Mme S... G..., domiciliée [...] , a formé le pourvoi n° R 19-20.583 contre l'arrêt rendu le 30 mars 2018 par la cour d'appel de Douai (chambre sociale), dans le litige l'opposant à la société V... J..., société à responsabilité limitée, dont le siège est [...] , défenderesse à la cassation.

La demanderesse invoque, à l'appui de son pourvoi, les deux moyens de cassation annexés au présent arrêt.

Le dossier a été communiqué au procureur général.
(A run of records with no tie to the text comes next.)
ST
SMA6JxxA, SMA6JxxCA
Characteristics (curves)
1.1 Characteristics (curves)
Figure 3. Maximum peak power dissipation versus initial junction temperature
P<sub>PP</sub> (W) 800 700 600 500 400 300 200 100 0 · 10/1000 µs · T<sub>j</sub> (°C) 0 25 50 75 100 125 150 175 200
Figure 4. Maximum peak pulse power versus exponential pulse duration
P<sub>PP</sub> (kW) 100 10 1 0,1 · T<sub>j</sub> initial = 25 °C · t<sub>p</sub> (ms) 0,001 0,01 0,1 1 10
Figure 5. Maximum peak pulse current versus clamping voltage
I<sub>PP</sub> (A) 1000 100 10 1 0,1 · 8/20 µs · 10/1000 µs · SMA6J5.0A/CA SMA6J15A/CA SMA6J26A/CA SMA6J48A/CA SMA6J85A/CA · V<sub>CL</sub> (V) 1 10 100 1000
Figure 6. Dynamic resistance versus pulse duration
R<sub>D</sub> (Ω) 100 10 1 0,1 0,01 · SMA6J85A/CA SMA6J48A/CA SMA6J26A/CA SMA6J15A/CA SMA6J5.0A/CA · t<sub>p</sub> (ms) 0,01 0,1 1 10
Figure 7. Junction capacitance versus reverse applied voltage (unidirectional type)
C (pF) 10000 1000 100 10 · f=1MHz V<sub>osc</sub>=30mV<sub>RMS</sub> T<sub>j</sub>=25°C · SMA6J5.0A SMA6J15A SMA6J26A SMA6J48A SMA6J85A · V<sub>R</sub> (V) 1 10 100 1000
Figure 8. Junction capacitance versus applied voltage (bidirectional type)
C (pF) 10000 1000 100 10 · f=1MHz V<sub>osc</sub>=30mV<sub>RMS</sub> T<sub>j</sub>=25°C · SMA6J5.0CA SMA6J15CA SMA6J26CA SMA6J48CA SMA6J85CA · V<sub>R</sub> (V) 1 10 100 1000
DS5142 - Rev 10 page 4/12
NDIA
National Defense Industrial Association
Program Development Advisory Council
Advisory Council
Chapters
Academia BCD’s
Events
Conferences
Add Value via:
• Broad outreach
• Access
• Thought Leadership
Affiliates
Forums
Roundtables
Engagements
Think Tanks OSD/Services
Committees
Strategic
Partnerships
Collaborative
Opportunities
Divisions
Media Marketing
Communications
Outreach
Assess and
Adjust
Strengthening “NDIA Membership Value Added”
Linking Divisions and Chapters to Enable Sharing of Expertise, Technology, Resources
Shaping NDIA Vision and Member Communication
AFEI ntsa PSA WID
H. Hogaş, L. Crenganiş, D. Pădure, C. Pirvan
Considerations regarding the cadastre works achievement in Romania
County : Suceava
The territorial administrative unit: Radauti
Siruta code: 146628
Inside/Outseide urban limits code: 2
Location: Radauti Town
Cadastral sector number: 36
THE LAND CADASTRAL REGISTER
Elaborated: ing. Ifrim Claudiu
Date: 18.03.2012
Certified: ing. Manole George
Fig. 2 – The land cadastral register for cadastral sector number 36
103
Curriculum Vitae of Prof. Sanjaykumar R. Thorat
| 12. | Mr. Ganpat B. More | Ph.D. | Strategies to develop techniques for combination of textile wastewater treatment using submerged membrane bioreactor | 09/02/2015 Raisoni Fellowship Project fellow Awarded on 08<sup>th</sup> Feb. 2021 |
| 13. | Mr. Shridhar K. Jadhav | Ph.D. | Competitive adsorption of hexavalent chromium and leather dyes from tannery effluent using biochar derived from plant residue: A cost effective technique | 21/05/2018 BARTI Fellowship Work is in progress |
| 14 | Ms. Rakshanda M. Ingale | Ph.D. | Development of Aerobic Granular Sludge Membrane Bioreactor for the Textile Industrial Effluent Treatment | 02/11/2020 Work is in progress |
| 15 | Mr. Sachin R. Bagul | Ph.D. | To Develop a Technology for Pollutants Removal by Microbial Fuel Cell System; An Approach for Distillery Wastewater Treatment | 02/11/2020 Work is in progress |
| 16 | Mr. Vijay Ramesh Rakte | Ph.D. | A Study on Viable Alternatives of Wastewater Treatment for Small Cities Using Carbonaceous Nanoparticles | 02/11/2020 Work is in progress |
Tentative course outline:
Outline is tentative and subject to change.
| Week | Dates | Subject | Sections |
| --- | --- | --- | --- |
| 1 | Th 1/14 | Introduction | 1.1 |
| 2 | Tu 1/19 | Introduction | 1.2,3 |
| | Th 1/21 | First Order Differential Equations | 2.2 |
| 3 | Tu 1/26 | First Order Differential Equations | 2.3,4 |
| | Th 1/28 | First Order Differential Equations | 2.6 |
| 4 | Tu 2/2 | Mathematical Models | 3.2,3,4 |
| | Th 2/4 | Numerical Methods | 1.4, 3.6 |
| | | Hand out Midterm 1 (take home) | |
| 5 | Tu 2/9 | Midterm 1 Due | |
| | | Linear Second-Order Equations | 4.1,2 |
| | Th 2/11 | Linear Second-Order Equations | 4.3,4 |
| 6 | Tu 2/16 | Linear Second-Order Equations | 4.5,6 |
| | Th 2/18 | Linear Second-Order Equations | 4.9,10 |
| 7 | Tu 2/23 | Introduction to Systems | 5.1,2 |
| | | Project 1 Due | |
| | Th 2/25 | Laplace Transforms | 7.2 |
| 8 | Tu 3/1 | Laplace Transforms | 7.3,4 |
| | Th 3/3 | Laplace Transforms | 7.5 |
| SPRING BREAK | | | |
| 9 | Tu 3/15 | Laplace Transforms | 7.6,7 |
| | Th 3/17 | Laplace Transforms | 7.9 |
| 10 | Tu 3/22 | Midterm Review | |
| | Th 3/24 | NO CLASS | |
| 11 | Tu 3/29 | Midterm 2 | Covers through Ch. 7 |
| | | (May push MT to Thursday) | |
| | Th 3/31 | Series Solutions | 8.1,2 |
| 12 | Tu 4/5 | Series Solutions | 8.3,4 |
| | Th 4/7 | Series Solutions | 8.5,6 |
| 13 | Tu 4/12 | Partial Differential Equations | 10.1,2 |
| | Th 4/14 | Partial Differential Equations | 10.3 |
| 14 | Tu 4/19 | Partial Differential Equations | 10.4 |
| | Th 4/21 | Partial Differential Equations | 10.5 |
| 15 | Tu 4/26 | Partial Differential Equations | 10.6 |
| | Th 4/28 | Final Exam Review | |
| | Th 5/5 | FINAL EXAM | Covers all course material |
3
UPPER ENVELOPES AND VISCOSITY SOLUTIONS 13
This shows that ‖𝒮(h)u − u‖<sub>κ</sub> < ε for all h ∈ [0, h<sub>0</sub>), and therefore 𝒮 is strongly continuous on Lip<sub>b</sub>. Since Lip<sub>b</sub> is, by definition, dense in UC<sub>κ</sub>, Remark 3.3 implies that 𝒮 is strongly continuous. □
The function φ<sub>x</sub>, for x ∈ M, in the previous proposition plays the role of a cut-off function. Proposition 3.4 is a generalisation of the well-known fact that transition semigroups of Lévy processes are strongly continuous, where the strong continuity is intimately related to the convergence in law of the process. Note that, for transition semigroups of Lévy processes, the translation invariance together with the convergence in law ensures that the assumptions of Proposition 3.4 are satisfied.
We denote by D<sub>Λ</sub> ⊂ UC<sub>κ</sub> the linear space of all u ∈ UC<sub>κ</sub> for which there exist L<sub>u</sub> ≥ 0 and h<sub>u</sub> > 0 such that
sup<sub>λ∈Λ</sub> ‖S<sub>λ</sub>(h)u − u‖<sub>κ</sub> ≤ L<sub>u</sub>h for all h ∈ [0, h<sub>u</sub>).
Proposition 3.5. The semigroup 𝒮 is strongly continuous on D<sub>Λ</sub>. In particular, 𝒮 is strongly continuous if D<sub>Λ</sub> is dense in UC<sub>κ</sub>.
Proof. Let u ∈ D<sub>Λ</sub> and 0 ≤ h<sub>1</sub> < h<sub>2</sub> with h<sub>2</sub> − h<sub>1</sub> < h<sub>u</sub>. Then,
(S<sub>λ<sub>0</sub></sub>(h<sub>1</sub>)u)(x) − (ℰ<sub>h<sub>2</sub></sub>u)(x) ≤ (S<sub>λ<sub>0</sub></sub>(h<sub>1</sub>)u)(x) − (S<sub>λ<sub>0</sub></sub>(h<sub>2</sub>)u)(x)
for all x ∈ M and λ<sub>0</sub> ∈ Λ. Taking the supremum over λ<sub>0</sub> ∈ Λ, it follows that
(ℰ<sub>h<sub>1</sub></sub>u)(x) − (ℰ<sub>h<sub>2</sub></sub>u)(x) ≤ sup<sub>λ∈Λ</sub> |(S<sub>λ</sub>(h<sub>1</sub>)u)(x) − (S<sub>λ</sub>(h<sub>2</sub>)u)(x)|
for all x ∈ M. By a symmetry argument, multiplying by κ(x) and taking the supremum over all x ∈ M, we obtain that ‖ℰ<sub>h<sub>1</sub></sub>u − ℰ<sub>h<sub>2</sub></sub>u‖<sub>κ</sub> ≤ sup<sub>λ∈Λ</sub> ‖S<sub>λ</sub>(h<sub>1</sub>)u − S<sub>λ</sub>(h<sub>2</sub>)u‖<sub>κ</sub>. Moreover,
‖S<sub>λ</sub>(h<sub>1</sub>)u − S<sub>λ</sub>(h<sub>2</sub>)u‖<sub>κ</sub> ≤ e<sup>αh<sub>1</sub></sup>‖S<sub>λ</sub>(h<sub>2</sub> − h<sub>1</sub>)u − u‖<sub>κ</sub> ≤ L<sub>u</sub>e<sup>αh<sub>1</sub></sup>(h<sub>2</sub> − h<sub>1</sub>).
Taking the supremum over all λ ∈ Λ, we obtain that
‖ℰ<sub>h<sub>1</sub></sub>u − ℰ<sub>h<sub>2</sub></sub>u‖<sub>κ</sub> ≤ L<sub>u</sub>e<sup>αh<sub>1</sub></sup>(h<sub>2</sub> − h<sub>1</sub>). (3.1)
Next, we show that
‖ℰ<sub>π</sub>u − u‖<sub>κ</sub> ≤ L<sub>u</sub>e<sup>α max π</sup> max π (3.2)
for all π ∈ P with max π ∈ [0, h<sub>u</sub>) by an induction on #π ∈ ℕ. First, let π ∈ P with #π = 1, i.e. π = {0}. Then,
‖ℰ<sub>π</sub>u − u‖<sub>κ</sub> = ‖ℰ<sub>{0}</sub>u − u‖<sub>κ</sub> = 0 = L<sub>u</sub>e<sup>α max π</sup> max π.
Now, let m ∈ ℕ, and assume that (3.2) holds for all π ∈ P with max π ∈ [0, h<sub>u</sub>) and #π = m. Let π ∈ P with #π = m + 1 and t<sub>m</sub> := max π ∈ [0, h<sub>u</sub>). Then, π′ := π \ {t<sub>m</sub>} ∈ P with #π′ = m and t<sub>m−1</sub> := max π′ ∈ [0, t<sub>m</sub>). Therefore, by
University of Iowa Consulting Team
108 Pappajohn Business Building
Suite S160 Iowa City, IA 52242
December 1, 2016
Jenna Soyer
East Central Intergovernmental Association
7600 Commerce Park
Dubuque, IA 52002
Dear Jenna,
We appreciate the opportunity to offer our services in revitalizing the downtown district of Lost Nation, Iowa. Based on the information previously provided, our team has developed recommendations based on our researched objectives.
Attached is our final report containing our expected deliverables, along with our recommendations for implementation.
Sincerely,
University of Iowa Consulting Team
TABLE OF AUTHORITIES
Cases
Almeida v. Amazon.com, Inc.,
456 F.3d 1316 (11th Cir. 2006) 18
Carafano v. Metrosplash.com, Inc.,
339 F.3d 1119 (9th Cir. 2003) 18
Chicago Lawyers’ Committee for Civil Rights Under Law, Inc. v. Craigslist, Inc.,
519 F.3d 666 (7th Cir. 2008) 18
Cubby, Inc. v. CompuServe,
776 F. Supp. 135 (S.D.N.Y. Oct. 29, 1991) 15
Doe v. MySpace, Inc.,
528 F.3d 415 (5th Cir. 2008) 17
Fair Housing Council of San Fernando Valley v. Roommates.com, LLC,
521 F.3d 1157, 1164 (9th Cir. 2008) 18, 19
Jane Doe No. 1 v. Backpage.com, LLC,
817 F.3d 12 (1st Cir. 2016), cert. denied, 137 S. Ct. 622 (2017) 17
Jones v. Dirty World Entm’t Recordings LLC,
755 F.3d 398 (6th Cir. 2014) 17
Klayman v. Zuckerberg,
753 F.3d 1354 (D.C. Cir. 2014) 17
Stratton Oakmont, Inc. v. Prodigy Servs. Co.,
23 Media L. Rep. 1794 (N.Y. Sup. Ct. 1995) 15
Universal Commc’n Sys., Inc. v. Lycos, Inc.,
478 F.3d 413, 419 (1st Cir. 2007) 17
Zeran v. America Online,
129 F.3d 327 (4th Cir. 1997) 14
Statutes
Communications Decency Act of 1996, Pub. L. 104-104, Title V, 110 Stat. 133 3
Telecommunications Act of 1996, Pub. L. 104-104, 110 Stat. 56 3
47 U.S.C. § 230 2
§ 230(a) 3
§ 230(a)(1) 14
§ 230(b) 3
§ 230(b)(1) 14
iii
Sur le rapport de Mme Valéry, conseiller référendaire, les observations de la SCP Thouvenin, Coudray et Grévy, avocat de Mme G..., après débats en l'audience publique du 22 septembre 2020 où étaient présents Mme Farthouat-Danon, conseiller doyen faisant fonction de président, Mme Valéry, conseiller référendaire rapporteur, M. Pion, conseiller, et Mme Pontonnier, greffier de chambre,

la chambre sociale de la Cour de cassation, composée des président et conseillers précités, après en avoir délibéré conformément à la loi, a rendu le présent arrêt.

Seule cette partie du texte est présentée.